Take a pair of binoculars with you - you can see further and spot what others are doing


----------



## cygnus-x1

Led said:


> Take a pair of binoculars with you - you can see further and spot what others are doing


These are especially handy during the bikini season


----------



## Mullet Breath

Led said:


> Learning to cast 800'+ sinker only and 700' with bait is one thing.
> 
> But it will never make up for watercraft or local knowledge on any stretch of water.
> 
> AI - I wil lfish it one day but at a 7,000+ mile round trip , it's best to know that the bite is on :fishing:


Good point on the local knowledge. To add to that if you are either not able to or don't want to improve your reach past a certain point you should then focus on finding holes and structure that you can reach and fish. I know several old timers who can't get over the first bar anymore unless they wade, so they've adapted and fish different spots than they used to, or will wade if there's some support around and the bites really on. But I think a lot of times people skip that part of the spot selection equation, if YOU can't reach it or fish it properly no matter how pretty it is then it's like a pogo stick in quicksand, useless. That's just my opinion though.


----------



## Drumdum

Mullet Breath said:


> Good point on the local knowledge. To add to that if you are either not able to or don't want to improve your reach past a certain point you should then focus on finding holes and structure that you can reach and fish. I know several old timers who can't get over the first bar anymore unless they wade, so they've adapted and fish different spots than they used to, or will wade if there's some support around and the bites really on. But I think a lot of times people skip that part of the spot selection equation, if YOU can't reach it or fish it properly no matter how pretty it is then it's like a pogo stick in quicksand, useless. That's just my opinion though.


 JMHO,best post so far... I fish with many that cast 8nbait.. Have been for 30plus yrs,and hold my own.. Some, including myself, can hit the hundred yrd barrier,but on avg,cast with a decent bait and 8oz of lead are only around 80yrds tops... Many times fishing for drum and striper wind's in your face and it can be tough to reach 50yrds.
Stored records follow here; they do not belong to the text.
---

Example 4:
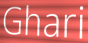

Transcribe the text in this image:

Ghari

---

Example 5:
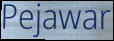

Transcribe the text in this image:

Pejawar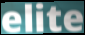
elite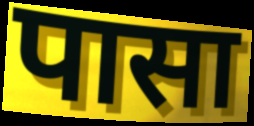
पासाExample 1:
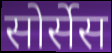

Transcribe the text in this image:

सोर्सेस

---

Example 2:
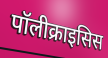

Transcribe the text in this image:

पॉलीक्राइसिस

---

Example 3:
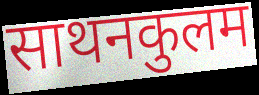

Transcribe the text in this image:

साथनकुलम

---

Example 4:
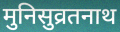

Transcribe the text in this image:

मुनिसुव्रतनाथ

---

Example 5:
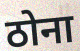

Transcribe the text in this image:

ठोनाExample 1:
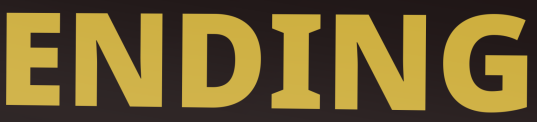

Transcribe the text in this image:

ENDING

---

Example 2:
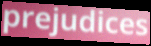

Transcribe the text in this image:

prejudices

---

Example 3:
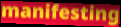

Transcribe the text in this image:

manifesting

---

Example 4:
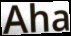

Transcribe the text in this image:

Aha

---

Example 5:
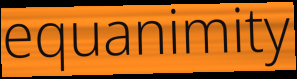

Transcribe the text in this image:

equanimityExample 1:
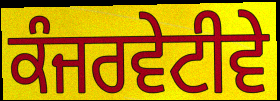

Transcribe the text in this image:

ਕੰਜਰਵੇਟੀਵੇ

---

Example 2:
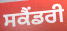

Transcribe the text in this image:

ਸਕੈਂਡਰੀ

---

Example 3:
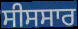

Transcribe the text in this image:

ਸੀਸਸਾਰ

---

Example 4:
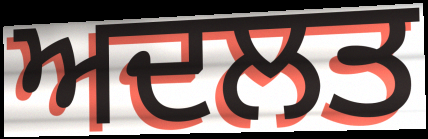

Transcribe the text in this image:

ਅਦਲਤ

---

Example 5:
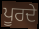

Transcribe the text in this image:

ਪੂਰਦੇ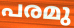
പരമുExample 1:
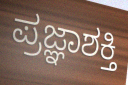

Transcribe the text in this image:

ಪ್ರಜ್ಞಾಶಕ್ತಿ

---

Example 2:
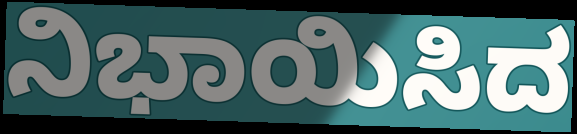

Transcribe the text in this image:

ನಿಭಾಯಿಸಿದ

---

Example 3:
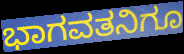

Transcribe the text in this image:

ಭಾಗವತನಿಗೂ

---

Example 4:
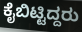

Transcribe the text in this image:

ಕೈಬಿಟ್ಟಿದ್ದರು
IMO,many that can cast far "follow the pack" to catch fish... My son can only cast about 20yrds with 8nbait,30 on a good day.. He's only 10,but has caught his first decent striper out of the surf... Yes,I try to help him with his cast,but I mainly show him things to look for in the surf to find fish... I also show him as many ways to rig terminal tackle,and tie knots that can be trusted as well.. He's starting to pick that up as well as casting.. IMHO,that will serve him better in the long run...

Casting is just one of many tools in catching..jmo


----------



## Mullet Breath

Drumdum said:


> JMHO,best post so far... I fish with many that cast 8nbait.. Have been for 30plus yrs,and hold my own.. Some, including myself, can hit the hundred yrd barrier,but on avg,cast with a decent bait and 8oz of lead are only around 80yrds tops... Many times fishing for drum and striper wind's in your face and it can be tough to reach 50yrds. IMO,many that can cast far "follow the pack" to catch fish... My son can only cast about 20yrds with 8nbait,30 on a good day.. He's only 10,but has caught his first decent striper out of the surf... Yes,I try to help him with his cast,but I mainly show him things to look for in the surf to find fish... I also show him as many ways to rig terminal tackle,and tie knots that can be trusted as well.. He's starting to pick that up as well as casting.. IMHO,that will serve him better in the long run...
> 
> Casting is just one of many tools in catching..jmo


DD I've never fished with you or Tater personally, but have been beside you and not known it until recently. But from what I've read Tater is one lucky kid. My Grandpa taught me a lot of the basics, which have changed a ton(knots, rod lengths, line and such), but his health kept us from going much once I was old enough to drive and really fish hard. I've got two daughters and teaching them to fish really has opened my eyes. It gets you back to the basics, and makes you revisit the fundamentals. I'll see you in about a Month and a half somewhere near Vera Cruz, atleast with in site.


----------